WHAT A SURPRISE the first time I got email from the relative of a former king of a West African country who needed my assistance to recover the late monarch’s fortune in a Swiss bank if only I would most urgently send airfare, and my social security and credit card numbers for which I would receive immediately a fee of $4 million and a royal title. The next few trillion similar messages were less amusing.
These days you don’t see as many of these blatant scams, although they do persist. The truly destructive fraudsters now bilk us in ways either more sophisticated or much simpler. The sophisticated ones come from hackers who steal personal data from big computers and loot the bank accounts of their unwitting victims. The simpler path to trouble comes when we don’t take or deliberately ignore basic security precautions.
Something like the simpler type could have happened but didn’t in New Lebanon, where the Office of the State Comptroller recently concluded one of its audits that focused in part on computer security. The auditors looked at a year-and-a-half of town records and procedures for the beginning of 2009 to mid-2010 and discovered that three people, all of whom had access to the town’s bank accounts used the same log-on name and password. One of them was not even a town employee.

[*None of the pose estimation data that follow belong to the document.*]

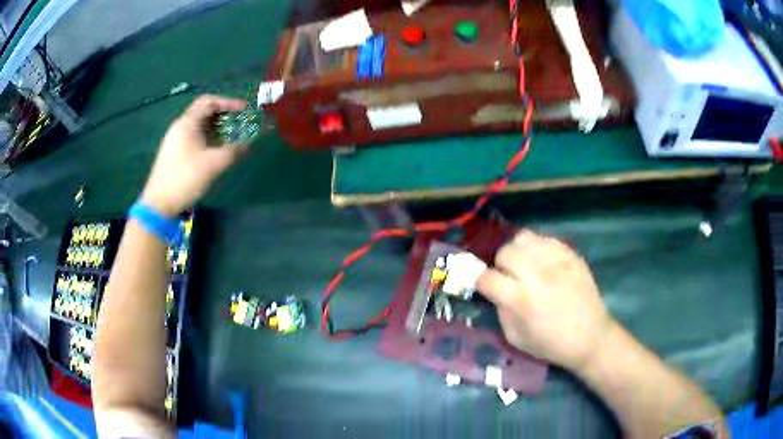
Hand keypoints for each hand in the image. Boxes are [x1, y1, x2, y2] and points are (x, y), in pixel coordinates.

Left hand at [141, 95, 247, 215]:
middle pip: (205, 112)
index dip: (228, 102)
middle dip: (225, 115)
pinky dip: (210, 139)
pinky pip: (196, 138)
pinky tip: (218, 150)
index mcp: (187, 123)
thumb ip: (234, 150)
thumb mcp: (213, 164)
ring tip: (234, 137)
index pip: (209, 101)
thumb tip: (251, 141)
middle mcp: (181, 127)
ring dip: (218, 129)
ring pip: (200, 127)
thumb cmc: (185, 179)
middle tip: (241, 123)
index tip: (244, 110)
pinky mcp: (176, 153)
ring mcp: (176, 141)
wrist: (159, 204)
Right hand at [476, 230, 614, 371]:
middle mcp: (536, 274)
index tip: (482, 284)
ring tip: (524, 265)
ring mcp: (555, 260)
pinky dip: (537, 248)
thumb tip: (494, 290)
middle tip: (508, 277)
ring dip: (518, 252)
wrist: (590, 336)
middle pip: (505, 252)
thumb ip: (501, 310)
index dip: (479, 280)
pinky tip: (542, 263)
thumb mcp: (515, 338)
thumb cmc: (551, 344)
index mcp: (520, 299)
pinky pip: (544, 239)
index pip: (486, 277)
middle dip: (500, 264)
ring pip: (523, 238)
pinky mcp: (570, 254)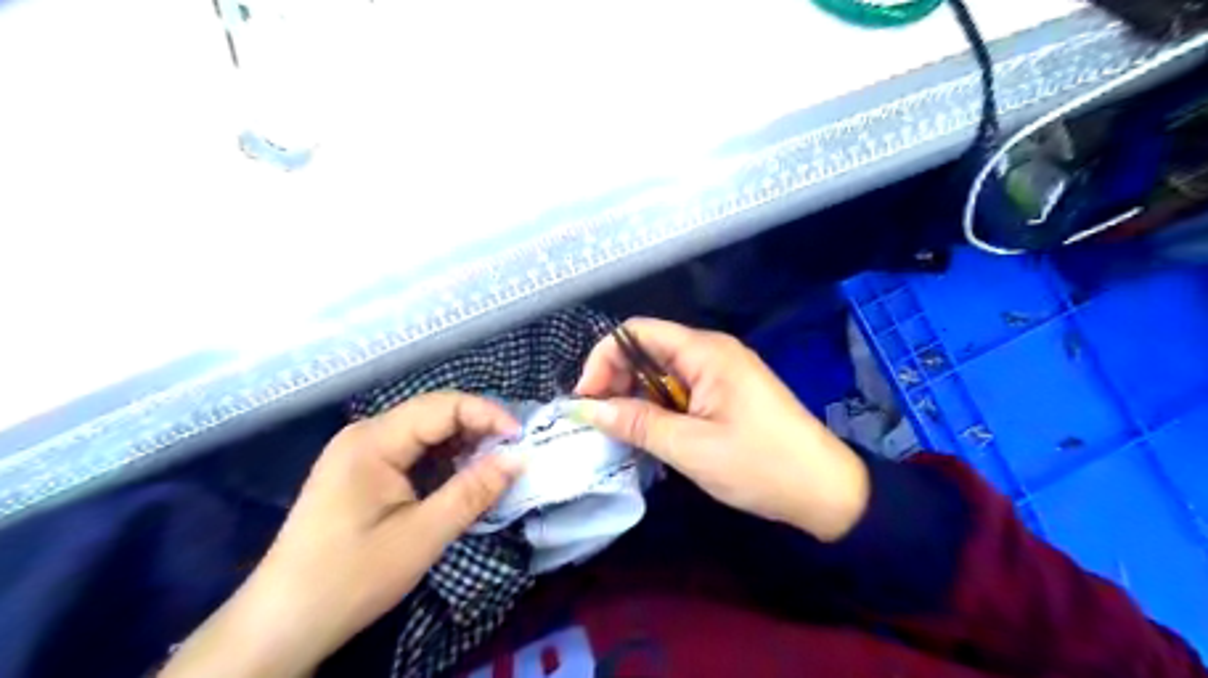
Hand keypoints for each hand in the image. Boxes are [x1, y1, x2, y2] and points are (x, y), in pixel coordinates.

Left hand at [158, 391, 519, 676]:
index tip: (522, 440)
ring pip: (425, 431)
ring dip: (463, 444)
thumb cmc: (351, 578)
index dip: (488, 415)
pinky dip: (443, 460)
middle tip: (514, 453)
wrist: (281, 625)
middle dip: (478, 428)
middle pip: (434, 413)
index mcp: (373, 440)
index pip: (443, 406)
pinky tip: (462, 477)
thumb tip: (520, 457)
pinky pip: (412, 451)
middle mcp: (365, 434)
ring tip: (495, 465)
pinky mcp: (361, 471)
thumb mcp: (422, 536)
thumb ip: (473, 491)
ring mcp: (360, 452)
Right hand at [572, 320, 869, 541]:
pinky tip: (651, 434)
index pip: (637, 332)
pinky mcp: (727, 393)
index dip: (604, 359)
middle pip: (647, 350)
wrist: (825, 490)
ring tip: (622, 432)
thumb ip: (637, 423)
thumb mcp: (691, 447)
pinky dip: (659, 407)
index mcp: (705, 351)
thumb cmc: (761, 465)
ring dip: (636, 397)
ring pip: (662, 372)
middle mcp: (712, 351)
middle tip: (601, 421)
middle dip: (616, 380)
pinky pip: (680, 389)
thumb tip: (585, 408)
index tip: (587, 400)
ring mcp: (721, 372)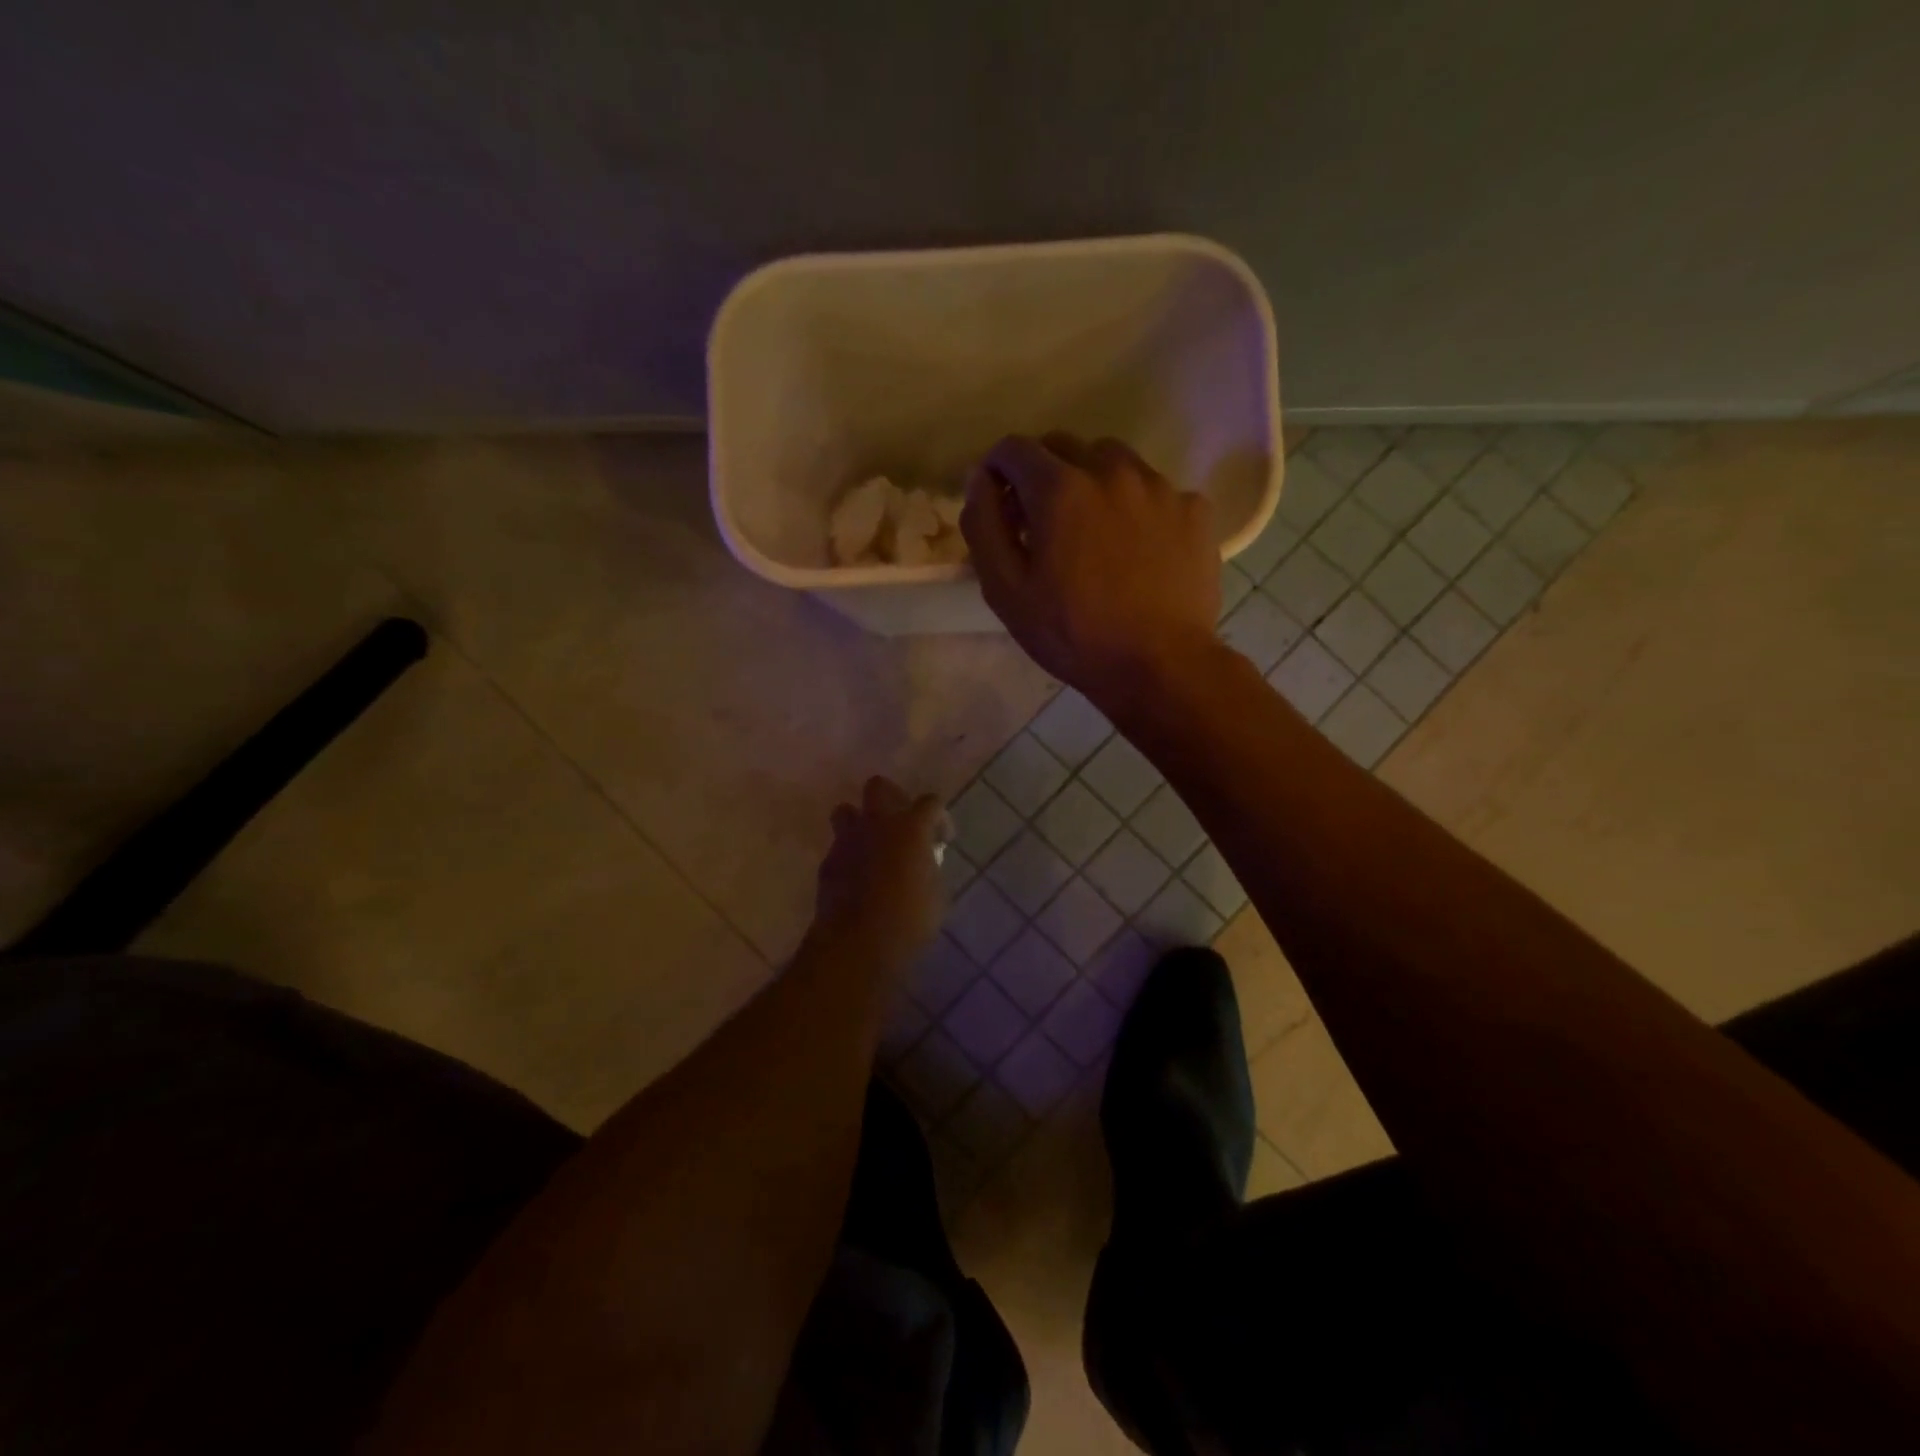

When multiple people share both a log-on and password it becomes impossible to tell who did what. That’s exactly what the auditors found… or didn’t find. They couldn’t tell who handled huge amounts of town tax funds. That’s enough to make any taxpayer edgy.
State auditors found somewhat similar security problems at the Taconic Hills Central School District last winter after an audit there. And you have to marvel at what happened in the Town of Kinderhook, where a trusted employee with access to town accounts has pleaded guilty to siphoning off thousands of tax dollars for years until a new administration realized that the money was missing.
It does little good to berate public officials for failing to anticipate all the vulnerabilities of municipal technology. All towns and villages, school districts, the City of Hudson and county government rely on computers, and few have the resources they require to install and monitor reasonable standards of security. And even the most highly protected government and commercial systems regularly succumb to hackers.
The comptroller’s audits help, by making officials aware of the problems and suggesting changes that promote accountability and reduce the opportunities for larceny. But it seems odd with all the calls for consolidation in government that so little is said about the benefits of a cooperative approach to information technology throughout the county.
County government has taken important steps lately to improve its information technology, called “IT” in nerd-speak. Under the direction of the county’s new chief technology officer, Randy Wheeler, county agencies have reduced costs by removing the buggy whips from the computer rooms, jettisoning outdated hardware and adding ways to share data more effectively. I assume that improved security is also a goal in this process.
These improvements beg the question of how soon will it be before the towns, villages, city — even the school districts – can share in the knowledge and the capacity being developed by the county.
I can hear teeth gnashing right now as supervisors, mayors and superintendents imagine ways to resist the encroachment of Big Brother at 401 State Street, the county office building in Hudson. But why should each municipality operate and maintain its own separate IT system? How long can taxpayers afford this duplication of expensive technology?
Critics might argue that with separate systems, if the county IT network croaks, at least local governments can continue to function normally. But one of the other findings of the comptroller’s New Lebanon and Taconic Hills audits was that neither the town nor the school district had an adequate disaster recovery plan. And while the county is likely to have the resources handle most emergencies, how many towns can make the same claim when it comes to IT?
Lately the county Board of Supervisors has emphasized the need for more floor space to house its operations. But the recent state audits suggest that a bigger challenge confronts us. It’s time to shift the focus from where people work to the tools they have to do their jobs. We need to create secure, reliable IT systems at every level of government in Columbia County.